Entre ombre et récit, histoire d’une transmission de mémoire
Comment les générations futures pourront-elles se souvenir de l’existence des centres de stockage de déchets radioactifs ? Comment transmettre cette mémoire sur une longue période, alors que la langue et l’écriture pourraient changer, tout comme les techniques de communication et d’information ?
C’est ce défi qu’a tenté de résoudre la graphiste et autrice Juliette Nier lors des cinq mois qu’elle a passé au Signe, le Centre national du graphisme de Chaumont (52), dans le cadre de la deuxième résidence « Prospectives graphiques », créée en partenariat avec l’Andra.
Quelle solution avez-vous explorée pour participer à l’émergence d’une mémoire collective sur le long terme ?
Quand on regarde plusieurs milliers d’années en arrière, on se rend compte que ce qui perdure, ce sont les mythologies, transmises oralement de génération en génération.

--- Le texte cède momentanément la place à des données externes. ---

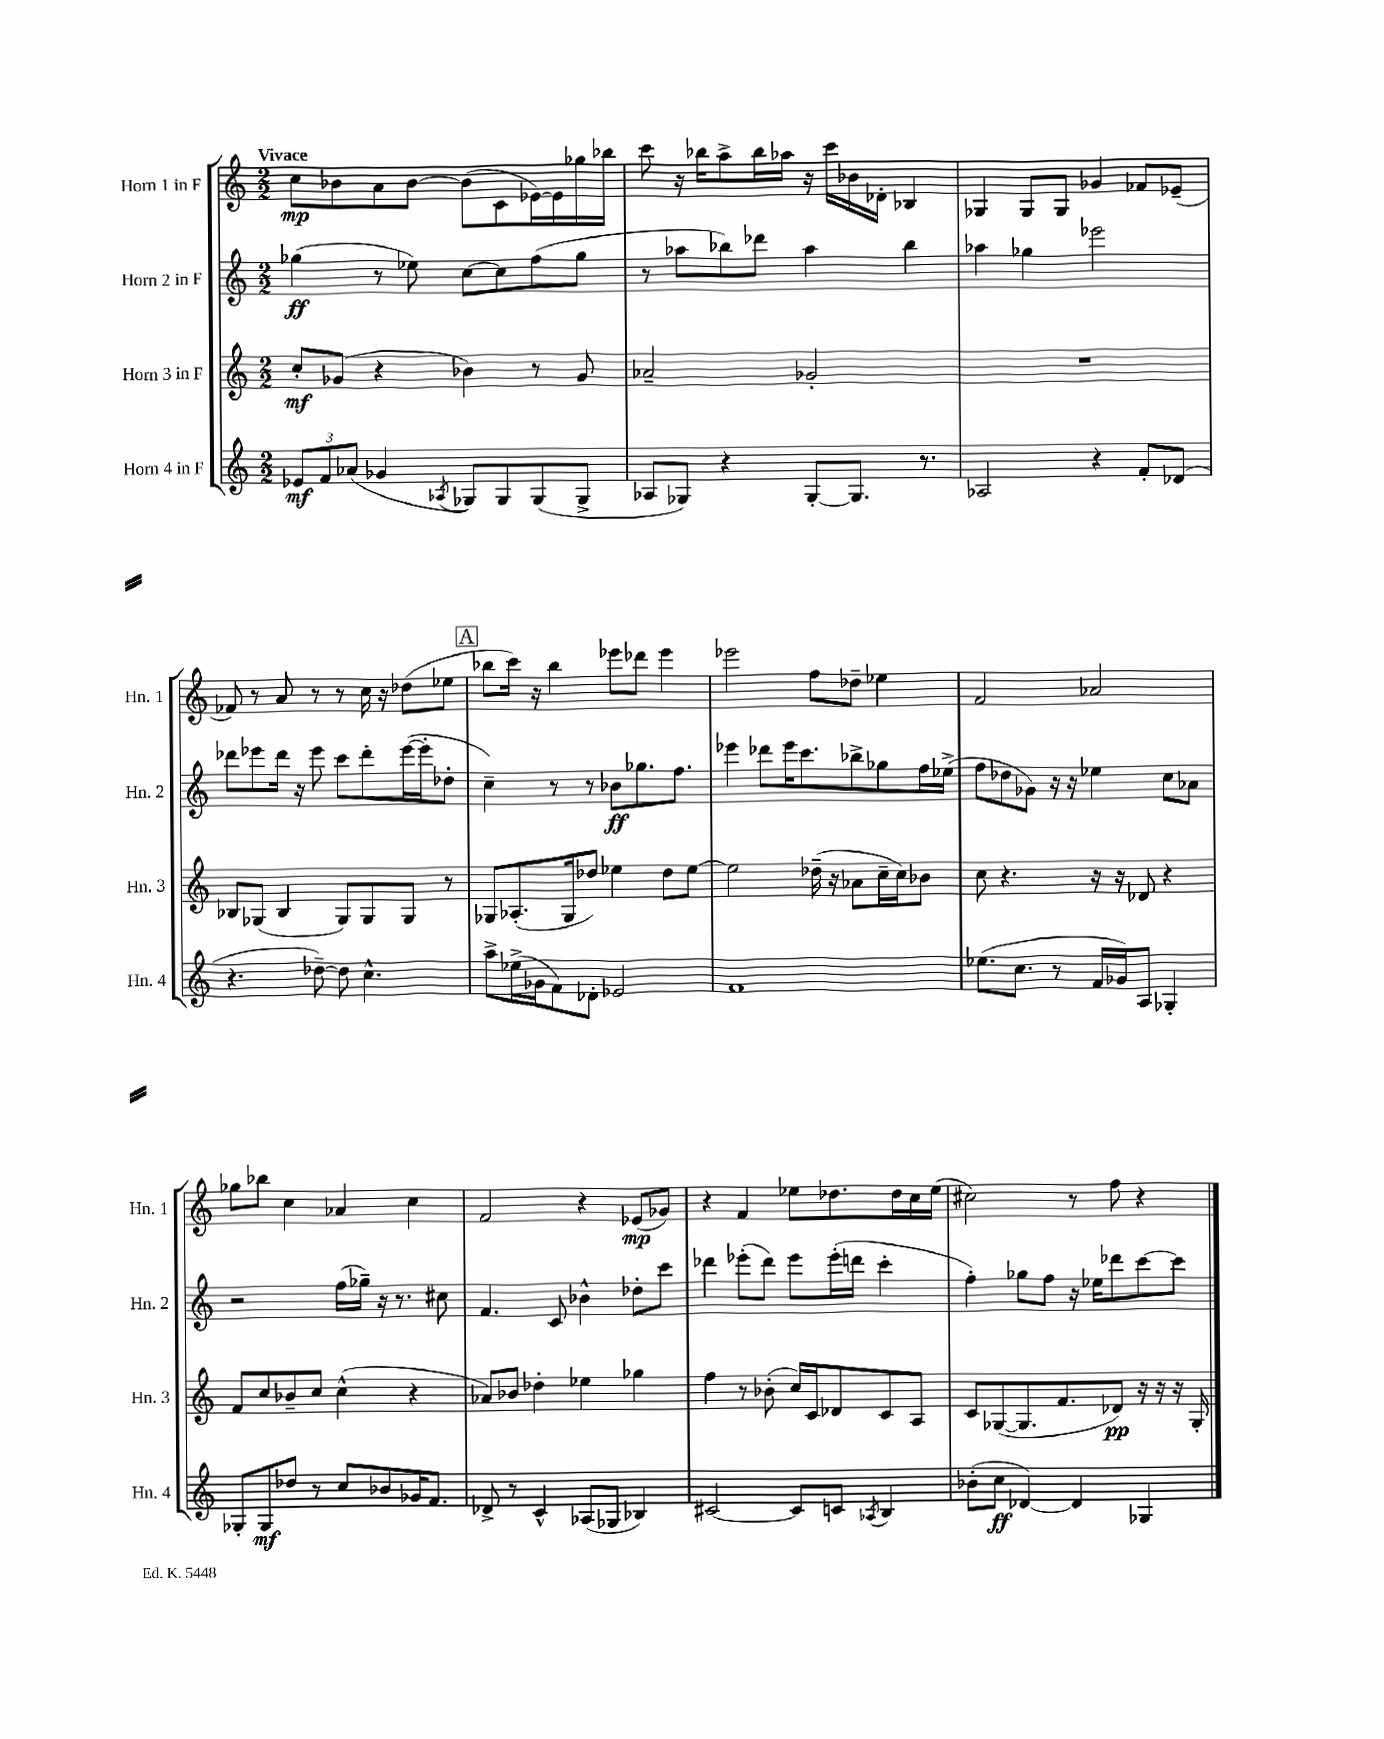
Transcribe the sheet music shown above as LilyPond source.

<<
\new StaffGroup <<
\new Staff = "s0" \with { instrumentName = "Horn 1 in F" shortInstrumentName = "Hn. 1" } {
    \clef treble \key c \major \numericTimeSignature \time 2/2 \tempo "Vivace"
    c''8\mp bes'8 a'8 bes'8~ bes'8( c'8 ees'16~) ees'16 ges''16 bes''16 |
    c'''8 r16 bes''16 a''8-> bes''16 aes''16 r16 c'''16 bes'16 des'16-. bes4 |
    ges4 ges8 ges8 ges'4 fes'8 ees'8--( |
    fes'8) r8 a'8 r8 r8 c''16 r16 des''8( ees''8 |
    \mark \markup { \box "A" } bes''8 c'''16) r16 bes''4 ees'''8 des'''8 ees'''4 |
    ees'''2 f''8 des''8-- ees''4 |
    f'2 aes'2 |
    ges''8 bes''8 c''4 aes'4 c''4 |
    f'2 r4 ees'8\mp( ges'8) |
    r4 f'4 ees''8 des''8. des''16 c''16 ees''16( |
    cis''2) r8 f''8 r4 \bar "|." |
}
\new Staff = "s1" \with { instrumentName = "Horn 2 in F" shortInstrumentName = "Hn. 2" } {
    \clef treble \key c \major \numericTimeSignature \time 2/2
    ges''4\ff( r8 ees''8) c''8~ c''8 f''8( ges''8 |
    r8 aes''8 bes''8) des'''8 aes''4 bes''4 |
    aes''4 ges''4 ees'''2 |
    des'''8 ees'''8 des'''16 r16 ees'''8 c'''8 des'''8-. ees'''16~( ees'''16-. des''8-. |
    \mark \markup { \box "A" } c''4--) r8 r8 bes'8\ff ges''8. f''8. |
    ees'''4 des'''8 ees'''16 c'''8. bes''8-> ges''8 f''16 ees''16->( |
    f''8 des''8 ges'8) r16 r16 ees''4 c''8 aes'8 |
    r2 f''16( ges''16--) r16 r8. cis''8 |
    f'4. c'8 bes'4-^ des''8-. c'''8 |
    des'''4 ees'''8-.( des'''8) ees'''8 ees'''16-.( d'''16 c'''4-. |
    f''4-.) ges''8 f''8 r16 ees''16 des'''8 c'''8~ c'''8 \bar "|." |
}
\new Staff = "s2" \with { instrumentName = "Horn 3 in F" shortInstrumentName = "Hn. 3" } {
    \clef treble \key c \major \numericTimeSignature \time 2/2
    c''8-.\mf ges'8( r4 bes'4) r8 ges'8 |
    aes'2-- ges'2-. |
    R1 |
    bes8 ges8( bes4 ges8) ges8 ges8 r8 |
    \mark \markup { \box "A" } ges8 aes8.-.( ges16 des''8) ees''4 des''8 ees''8~ |
    ees''2 des''16--( r16 aes'8 c''16-- c''16) bes'8 |
    c''8 r4. r16 r16 des'8 r4 |
    f'8 c''8 bes'8-- c''8 c''4-^( r4 |
    aes'8) bes'8 des''4-. ees''4 ges''4 |
    f''4 r8 bes'8-.( c''16) c'16 des'8 c'8 a8 |
    c'8 ges8~( ges8. f'8. des'8\pp) r16 r16 r16 ges16-. \bar "|." |
}
\new Staff = "s3" \with { instrumentName = "Horn 4 in F" shortInstrumentName = "Hn. 4" } {
    \clef treble \key c \major \numericTimeSignature \time 2/2
    \tuplet 3/2 { ees'8\mf f'8 aes'8( } ges'4 \acciaccatura { aes8 } ges8) ges8 ges8( ges8-> |
    aes8 ges8) r4 ges8~-. ges8. r8. |
    aes2 r4 f'8-. des'8( |
    r4. des''8~--) des''8 c''4.-^ |
    \mark \markup { \box "A" } a''8-> ees''16->( ges'16 f'8) des'8-. ees'2 |
    f'1 |
    ees''8.( c''8. r8 f'16 ges'16) a8 ges4-. |
    ges8-. ges8\mf des''8 r8 c''8 bes'8 ges'16 f'8. |
    des'8-> r8 c'4-^ aes8( ges8 bes4) |
    cis'2~ cis'8 c'8 \acciaccatura { aes8 } b4 |
    bes'8-.( c''8\ff des'4~) des'4 ges4 \bar "|." |
}
>>
>>
\layout { \context { \Score \remove "Bar_number_engraver" } }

Je me suis donc dit que pour transmettre la mémoire des centres de stockage de déchets radioactifs, il fallait adopter une méthode similaire : imaginer un récit expliquant de façon pédagogique ce que sont des déchets radioactifs, pourquoi ils sont dangereux et comment ils sont gérés ; puis favoriser sa transmission en mettant en forme ce récit à travers un théâtre d’ombres. Ainsi, en plus d’une édition qui garde trace du récit, l’idée est de le jouer devant un public, à l’aide d’objets pérennes. J’ai donc conçu 150 formes en inox, représentant soit des symboles (l’énergie, l’électricité, la radioactivité…), soit des choses concrètes (une centrale nucléaire, un colis de déchets…). Sur scène, pendant 25 minutes, avec deux autres artistes, Elisabetta Spaggiari et Philippine Brenac, nous les manipulons devant la lumière pour raconter une « technogonie » du nucléaire (techno- pour technique, -gonie pour genèse), et expliquer la raison d’être des centres de stockage de déchets radioactifs. Même si le cinéma, l’écriture et l’électricité venaient à disparaître, le récit graphique et analphabète que je propose pourra perdurer.

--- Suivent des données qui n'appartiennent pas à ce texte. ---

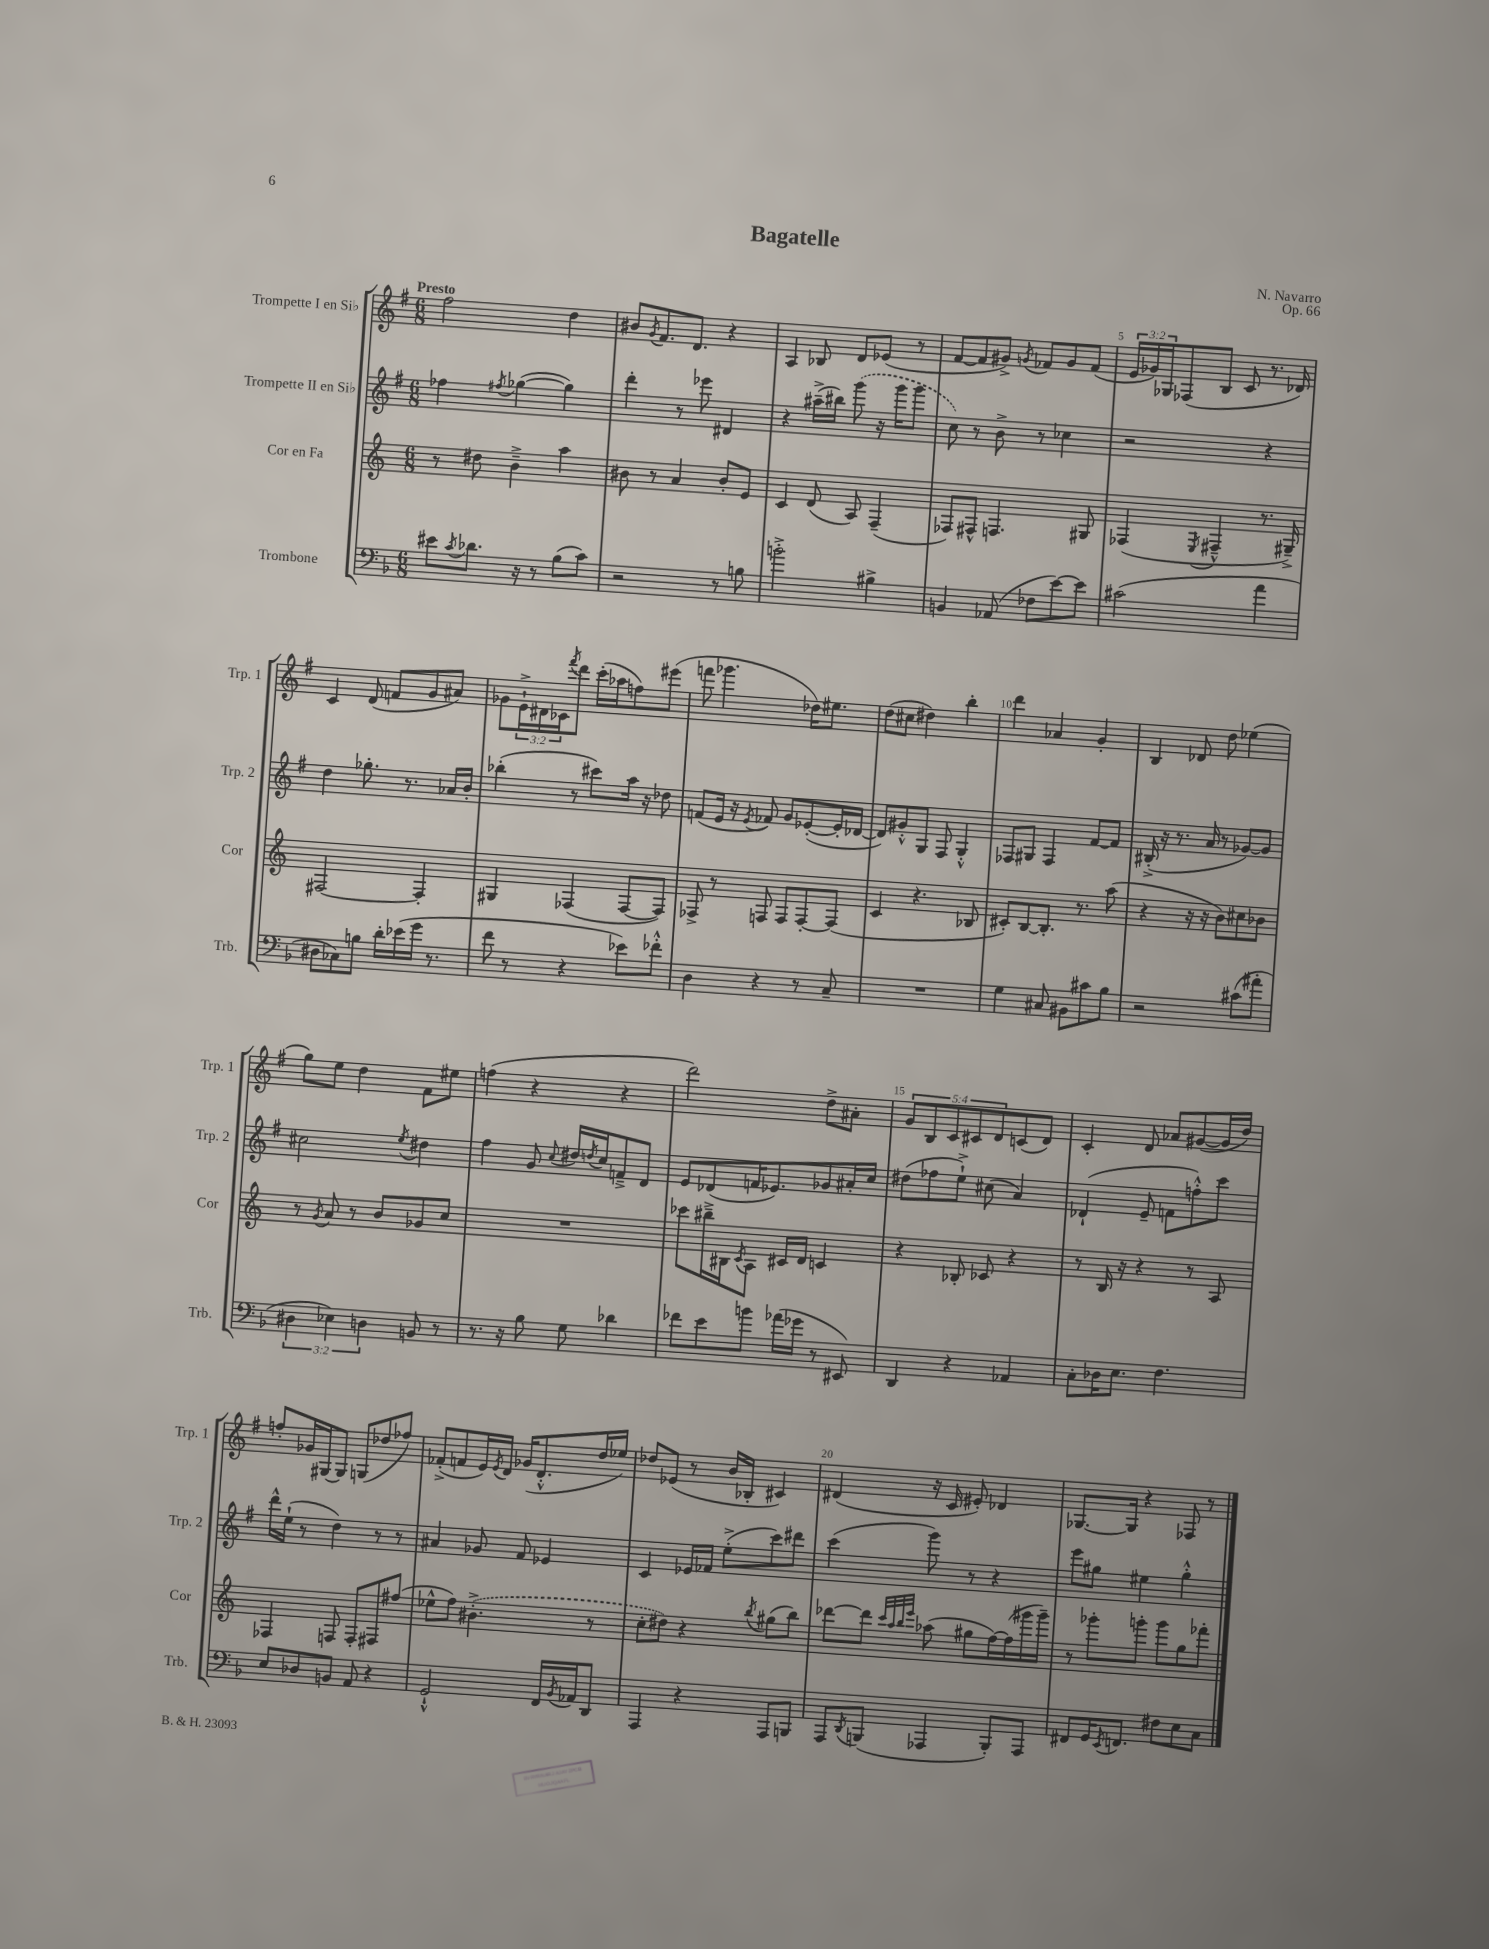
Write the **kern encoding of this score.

**kern	**kern	**kern	**kern
*part4	*part3	*part2	*part1
*staff4	*staff3	*staff2	*staff1
*I"Trombone	*I"Cor en Fa	*I"Trompette II en Si♭	*I"Trompette I en Si♭
*I'Trb.	*I'Cor	*I'Trp. 2	*I'Trp. 1
*clefF4	*clefG2	*clefG2	*clefG2
*k[b-]	*k[]	*k[f#]	*k[f#]
*M6/8	*M6/8	*M6/8	*M6/8
=1	=1	=1	=1
!	!	!	!LO:TX:a:B:t=Presto
8e#X\L	8r	4ff-X\	2ff#\
8qc/	.	.	.
8.d-X\J	8dd#X\	.	.
.	.	8qff#X/	.
.	4b~^\	([4gg-X\	.
16r	.	.	.
8r	.	.	.
(8B-\L	4aa\	4gg-\])	4dd\
8c\J)	.	.	.
=2	=2	=2	=2
2r	8b#X\	4ddd'\	8b#X/L
.	.	.	8qg/
.	8r	.	8.f#/
.	4a/	8r	.
.	.	.	8.d/J
.	.	8eee-X\	.
8r	8b#'/L	4d#X/	4r
8Bn\	8e/J	.	.
=3	=3	=3	=3
2bn'^\	4c/	4r	4A/
.	(8d/	(16aa#X~^\LL	8B-X/
.	.	16bb#X\JJ)	.
.	8A/)	(8ggg\	8d/L
4B#X^\	(4F~/	16r	(8e-X/J
.	.	16ggg\KL	.
.	.	8ggg\J	8r
=4	=4	=4	=4
4BBn/	8F-X/L)	8cc\)	[8f#/L
.	8F#X^^/J	8r	8f#/]
(8AA-X/	4.Fn/	8b^\	8g#X^/J)
.	.	.	8qgn/
8F-X\L	.	8r	8f-X/L
[8e\)	.	4cc-X\	8g/
8e\J]	8G#X/	.	(8f-/J
=5	=5	=5	=5
(2c#X\	(4F-X/	2r	24e/LL
.	.	.	24g-X/)
.	.	.	24G-X/J
.	.	.	(8F-X/
.	8qE/	.	.
.	4F#X~^^/	.	8B/J
.	.	.	8c/
4a\	8.r	4r	8.r
.	16G#X~^/)	.	16d-X/)
!!LO:LB:g=z
=6	=6	=6	=6
8D#X\L	[2F#X/	4dd\	4c/
8C-X\)	.	.	.
8Bn\J	.	8.gg-X'\	(8d/
16d'\LL	.	.	8fn/L
(16e-X\	.	8.r	.
16g\JJ	4F#'/]	.	8g/
8.r	.	.	.
.	.	16a-X/LL	8a#X/J)
.	.	16b'/JJ	.
=7	=7	=7	=7
8f\	4G#X/	(4bb-X'\	8g-X\L
8r	.	.	24e`^\L
.	.	.	24d#X\
.	.	.	24c-X\J
.	.	.	8qfff#/
4r	(4F-X/	8r	8ddd\J
.	.	8ccc#X\L)	(16ccc'\LL
.	.	.	16aa-X\J
8e-X\L)	[8F-/L	16aa\Jk	8ffn\)
.	.	16r	.
8f-X'^^\J	8F-/J])	8dd-X\	(8eee#X\J
=8	=8	=8	=8
4D\	8F-X^/	(8fn/L	8fffn\
.	8r	16e/Jk	4.ggg-X\
.	.	16r	.
.	.	8qe/	.
4r	8Fn/	8f-X/)	.
.	8F/L	8g/L	.
8r	[8F'/	([8e-X'/	16dd-X\KL)
.	.	.	8.ee#X\J
8C~/	(8F/J]	16e-'/L]	.
.	.	[16d-X/JJ	.
=9	=9	=9	=9
2.r	4c/	8d-/L])	(8dd\L
.	.	8g#X'^^/	8cc#X\J
.	4.r	8G/J	4dd#X\)
.	.	8F#/	.
.	.	4G'^^/	4bb'\
.	8B-X/	.	.
=10	=10	=10	=10
4G\	8c#X'/L)	8F-X/L	4ddd\
.	[8B/	8G#X/J	.
8C#X/	8.B'/J]	4F-/	4a-X/
8BB#X\L	.	.	.
.	8.r	.	.
8c#X\	.	[8f#/L	4g'/
8B-\J	(8aa\	8f#/J]	.
=11	=11	=11	=11
2r	4r	(16B#X'^/	4B/
.	.	16r	.
.	.	8.r	.
.	16r	.	8d-X/
.	16r	16a/	.
.	8b\L)	8r	8dd\
(8c#X\L	8cc#X\	[8g-X/L)	(4ee-X\
8a#X'\J	8b-X\J	8g-/J]	.
!!LO:LB:g=z
=12	=12	=12	=12
6D#X\	8r	2cc#X\	8gg\L)
.	8qg/	.	.
.	8a/	.	8ee\J
6E-X\)	.	.	.
.	8r	.	4dd\
6Dn\	.	.	.
.	8b/L	.	.
.	.	8qee/	.
8BBn/	8g-X/	4dd#X\	8f#\L
8r	8cc/J	.	8ee#X\J
=13	=13	=13	=13
8.r	2.r	4ff#\	(4ffn\
16r	.	.	.
8B-\	.	8g/	4r
.	.	8qqcc/	.
8G\	.	16dd#X/LL	.
.	.	8qddn/	.
.	.	16cc/J	.
4d-X\	.	8fn~^/	4r
.	.	8d/J	.
=14	=14	=14	=14
8f-X\L	8ccc-X\L	8e/L	2ddd\)
8e\	16bb#X~^\L	(8d-X/	.
.	16B#X\J	.	.
.	8qc/	.	.
8bn\J	8A\J	16fn/K	.
.	.	8.e-X/)	.
(16a-X\LL	16c#X/LL	.	.
16g-X\JJ	16d/JJ	.	.
8r	4cn/	8g-X/	8dd^\L
8EE#X/)	.	16a#X'/L	8a#X'\J
.	.	16cc/JJ	.
=15	=15	=15	=15
4DD/	4r	(8dd#X\L	10g/L
.	.	.	10B/
.	.	8ff-X\	.
.	.	.	10c/
4r	8B-X'/	8ee`^\J)	.
.	.	.	10c#X/
.	8c-X/	(8cc#X\	.
.	.	.	10d/
4AA-X/	4r	4a/)	(8cn/
.	.	.	8d/J)
=16	=16	=16	=16
8C'\L	8r	(4d-X`/	4c'/
16D-X\K	16B/	.	.
8.E\J	16r	.	.
.	4r	8e~/	8d/
4.F\	.	8fn\L	8a-X/L
.	8r	8ffn'^^\)	([8g#X/
.	8A/	8ccc\J	16g#/L]
.	.	.	16dd/JJ)
!!LO:LB:g=z
=17	=17	=17	=17
8E/L	4F-X/	16ddd^^\LL	8ffn'/L
.	.	(16ee`\JJ	.
8D-X/	.	8r	16g-X/L
.	.	.	[16G#X/J
8BBn/J	8Fn/	4dd\)	8G#/J]
8AA/	8F'/L	.	(8Gn/L
4r	8F#X/	8r	8dd-X/
.	(8ff#X/J	8r	8ff-X/J)
=18	=18	=18	=18
2GG`^^/	8ee-X^^\L	4a#X/	(8f-X'^/L
.	8ff\J)	.	8fn/
.	(4.b#X'^\	8g-X/	16e/L)
.	.	.	8qe/
.	.	.	16d/JJ
.	.	8f#/	(16g-X/KL
.	.	.	8.d'^^/
16FF/LL	.	4e-X/	.
8qBB-/	.	.	.
16AA-X/J	.	.	.
8DD/J	8r	.	16dd/L
.	.	.	16ee-X/JJ)
=19	=19	=19	=19
4AAA/	8cc'\L	4c/	8dd-X/L
.	8dd#X\J)	.	(8e-X/J
4r	4r	16e-X/LL	8r
.	.	16f-X/JJ	.
.	.	(8ee'^\L	16b/LL
.	.	.	16B-X'/JJ
.	8qbb/	.	.
8AAA/L	(8gg#X\L	8ccc\)	4c#X/)
8BBBn/J	8bb\J)	8ddd#X\J	.
=20	=20	=20	=20
8AAA/L	[8ddd-X\L	(4ccc\	(4d#X/
8qDD/	.	.	.
(8BBBn/J	8ddd-\J]	.	.
.	32qqccc/LLL	.	.
.	32qqaa/	.	.
.	32qqbb/	.	.
.	32qqeee/JJJ	.	.
4AAA-X/	(8aa-X\	8ggg\)	16r
.	.	.	16c/
.	8gg#X\L	8r	8e#X'/)
8BBB'/L)	[16ff\L)	4r	4d-X/
.	(16ff\]	.	.
8AAA-/J	16ggg#X\	.	.
.	16ggg#~\JJ)	.	.
=21	=21	=21	=21
8FF#X/L	8r	8eee\L	[8.G-X/L
16GG/K	8ggg-X'\L	8gg#X\J	.
8qEE/	.	.	.
8.FFn/J	.	.	16G-/Jk]
.	8gggn'\J	4ee#X\	4r
8F#X\L	8ggg\L	.	.
8E\	8gg\	4gg#'^^\	8F-X/
8C\J	8fff-X'\J	.	8r
==	==	==	==
*-	*-	*-	*-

« Le récit graphique et analphabète que je propose pourra perdurer »
Pourquoi avoir postulé à cette résidence ?
Je travaillais déjà sur la transmission de la mémoire grâce à des récits par l’image. En 2018, à l’issue de mes études de design graphique aux Arts Décoratifs, j’avais rendu un projet sur la manière de créer de nouvelles formes d’écriture qui puissent raconter des faits d’actualité en utilisant des images fixes. J’ai ensuite travaillé avec le musée national de Damas, en Syrie, sur la transmission de son histoire et de son patrimoine, alors qu’il était menacé par la guerre. Dans les deux cas, il s’agissait de concevoir des objets et de les manipuler lors de performances-spectacles, pour expliquer et vulgariser des faits scientifiques ou historiques. Quand j’ai vu l’appel à candidatures du Centre national du graphisme de Chaumont, le Signe, j’ai très logiquement postulé !
Comment avez-vous vécu cette résidence ?
De mars à juillet 2022, on m’a laissé mener mes recherches très librement. Les équipes de l’Andra m’ont fait visiter leurs sites de stockage de déchets radioactifs, le laboratoire de recherche souterrain et m’ont donné accès à des archives. J’ai aussi pu me documenter auprès d’autres institutions concernées par la radioactivité : le musée Curie, le Commissariat à l'énergie atomique et aux énergies alternatives (CEA)… Après cela, j’ai réalisé mes outils et j’ai eu plusieurs occasions de présenter le résultat de mon travail. Une performance a été organisée en septembre 2022 lors de la journée portes ouvertes du Centre Meuse/Haute-Marne de l’Andra, puis à son siège parisien.
Et maintenant ?
Deux représentations ont eu lieu fin 2022 dans un lieu de spectacles et de réflexions parisien, La Générale. Et d’autres sont prévus en 2023 dans des établissements scolaires. L’idée est bien de diffuser cette mythologie, pour l’ancrer dans la mémoire collective.
« Prospective graphique » : retour sur la saison 1
La résidence de Juliette Nier n’est pas la première organisée par le Signe et l’Andra. En 2020, une première édition de « Prospectives graphiques » avait eu lieu, avec pour thème « Comment signaler la présence des déchets radioactifs aux générations suivantes ? ». Les deux chercheurs et graphistes sélectionnés, Sébastien Noguera et Charles Gautier, avaient imaginé une signalétique universelle inscrite sur des supports pérennes. Le travail de Juliette Nier s’inscrit dans la continuité de leurs recherches.